TORTA is eagerly awaiting the green light to start building the trails. Stech shared that the project’s first phase would be adding five to eight miles of beginner to intermediate trails. From there, TORTA would continue to add more mileage and more trails, including more difficult black diamond trails. The eventual goal is to have singletrack trails that suit every riding style, from machine-sculpted flow to techy, hand-dug trails resembling something you’d find on a backcountry pedal. Despite the relatively small mountains, the crew will have roughly 1,000 feet of elevation to work with.

As far as total mileage, Stech said that is in flux right now as they are waiting for the Forest Service’s objection period to conclude. A different article touching on the Sand Lake proposal stated 23 miles, which Stech said was in the mileage range but couldn’t confirm that number. Areas have been flagged, but things change as the results from environmental assessments come in. So, TORTA makes those adjustments accordingly but is ultimately waiting for the green light from the Forest Service.

Controversy, or just one lone NIMBY?

Stech is frustrated with the article mentioned above — specifically with its headline claiming this trail proposal “sparks tension in Oregon’s dairy capital.” According to Stech, the “tension” has just come from one individual. 
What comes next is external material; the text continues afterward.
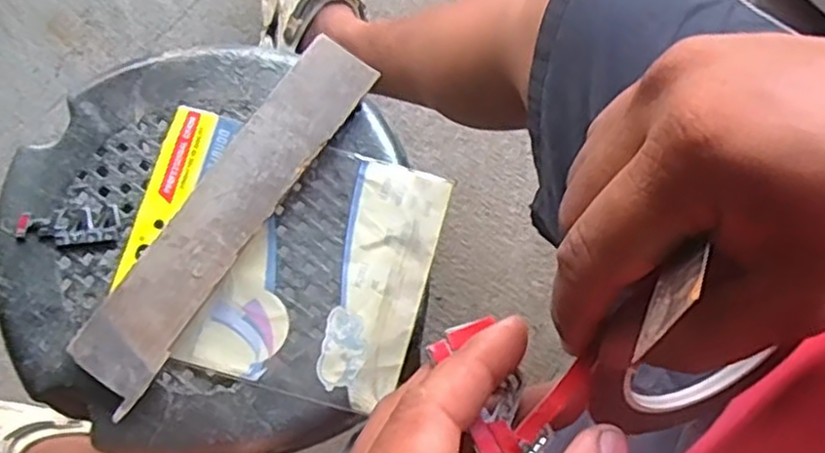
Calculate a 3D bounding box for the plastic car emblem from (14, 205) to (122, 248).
[{"bbox_3d":[-0.252,0.001,0.523,0.074,0.005,0.029,-5,79,-1],"label":"plastic car emblem"}]

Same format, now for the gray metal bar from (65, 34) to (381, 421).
[{"bbox_3d":[-0.132,-0.013,0.512,0.057,0.006,0.289,35,80,3],"label":"gray metal bar"}]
“The person that was interviewed is the only one that had any form of negative comment on our NEPA process with Forest Service,” Stech said. “So it was frustrating to see [the article] titled that way, making it sound like there’s this whole big group of people when — it’s my understanding — I’ve only heard [an objection] from this one person.”

The article also states that residents of the area are concerned with the potential toll more recreation could have on the area. Two popular state parks are located to the north and south, and Sand Lake itself is a popular place for dune riding on ATVs. 

Stech also felt the article didn’t do a good job of distinguishing that the proposed trails are not near where the current ATV recreation happens. Plus, she feels the two user groups are reasonably different, not making a good comparison.

Tillamook County Commissioner Doug Olson said the apparent controversy depends on who you talk to. “There are people who’ve been here for many years and are not too interested in seeing a lot of people come this way,” Olson explained. “On the other hand, there are others who [think] this is a good thing.”

The addition of trails could bring more tourism dollars to the area — an important industry for the Oregon Coast. Olson stated that dollars accompany mountain bikers, as they will likely spend money at local restaurants and stores. But, more people do equal a more significant impact on resources we may not always consider, such as roads and law enforcement.

Ultimately, Olson expects the Sand Lake proposal to be pushed through, with trails coming soon. “That’s your privilege. If people want to come and enjoy the Oregon coast, it’s all public land.”

As far as when Oregonians might enjoy those new mountain bike trails near Tillamook, the timeframe is still up in the air. “We’re not giving dates anymore,” Stech joked. “Every time we’ve provided a date, it has been pushed back.” 

For Stech and TORTA, the only date they care about is when the Forest Service makes its final approval.